Introducing PromethAI
PromethAI is an open-source framework designed to empower users with intelligent AI Agents that assist in navigating decision-making, setting personalized goals, and executing those goals effectively. Built on Python, the project promises an advanced level of AGI (Artificial General Intelligence), capable of adapting and providing recommendations tailored to user goals and preferences.
What is PromethAI?
PromethAI is principally a system that suggests choices based on user-defined goals, recalibrating its advice as per the feedback it receives. It currently specializes in offering recommendations in the food domain; however, the framework is flexible and can be extended to operate in various other sectors.
Key Features of PromethAI
- Autonomous Agents: Designed to function independently, simplifying complex tasks for users.
- User Personalization: Customizes its functionality tailored to the individual user’s needs and preferences.
- Decision-making Support: Utilizes decision trees to guide users through choices, facilitating informed decision-making.
- Asynchronous Operation: The system runs its processes asynchronously, ensuring seamless operations without bottlenecks.
- Application Integration: Developers can explore PromethAI’s app-building capabilities through a separate repository promethAI-GUI.
- Task Automation: Capable of automating tasks and executing decisions without manual input.
- Database Support: Compatible with multiple vector databases through Langchain, enhancing flexibility and scalability.
- Low Latency: Focuses on delivering swift and efficient responses.
- User-Friendly: Designed to be easy to use, ensuring accessibility to users with varying levels of technical expertise.
- Easy Deployment: Streamlined deployment processes ensure users can get started promptly.
Demonstration and Architecture
PromethAI features a demo that highlights its functionalities and user interface, accessible through its official website. The architecture comprises advanced components, delivering robust performance and broad capability.
Setup and Use
To get started with PromethAI:
- Clone the repository using
git clone https://github.com/topoteretes/PromethAI-Backend.git
. - Navigate to the directory and set up your environment configurations.
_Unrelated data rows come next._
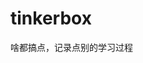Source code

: 





















































































































# tinkerbox
啥都搞点，记录点别的学习过程
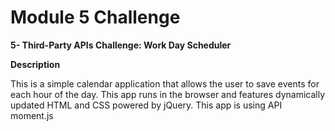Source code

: # Module 5 Challenge
**5- Third-Party APIs Challenge: Work Day Scheduler**


**Description**


This is a simple calendar application that allows the user to save events for each hour of the day.
This app runs in the browser and features dynamically updated HTML and CSS powered by jQuery.
This app is using API moment.js
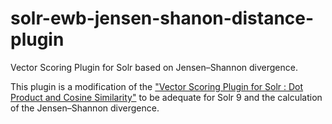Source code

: # solr-ewb-jensen-shanon-distance-plugin

 Vector Scoring Plugin for Solr based on Jensen–Shannon divergence.

 This plugin is a modification of the ["Vector Scoring Plugin for Solr : Dot Product and Cosine Similarity"](https://github.com/saaay71/solr-vector-scoring) to be adequate for Solr 9 and the calculation of the Jensen–Shannon divergence.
- Ensure your system has Docker and Docker Compose installed. Launch PromethAI using
docker-compose up promethai --build
. - Access the local setup through
localhost:3000
to experience PromethAI firsthand.
How PromethAI Works
Each interaction with the AI involves several steps:
- User queries are vectorized and stored in a Pinecone Vector Database.
- The AI retrieves relevant past interactions from its memory.
- It determines the appropriate action based on analysis.
- Actions and thought processes are stored for future reference.
- The AI generates a response based on past and current data.
- This interaction is then archived in the memory for continuous learning.
Available Endpoints
PromethAI comes with a set of APIs to interact programmatically. For example, a POST request can be made to the '/recipe-request' endpoint with a JSON payload to receive a customized response.
Important Notice
PromethAI is in its experimental phase, with no implied guarantees. Users should proceed with caution regarding data security, possible system failures, and operational costs associated with using AI models like GPT-4.
Licensing
The software is distributed under the MIT License, encouraging open and collaborative development.
Acknowledgments
The project draws inspiration from Teenage AGI and Baby AGI projects, contributing to its innovative designs and capabilities.
PromethAI stands as a promising tool for those looking to leverage AI capabilities in everyday decision-making and task execution, demonstrating the vast potential of open-source AGI initiatives.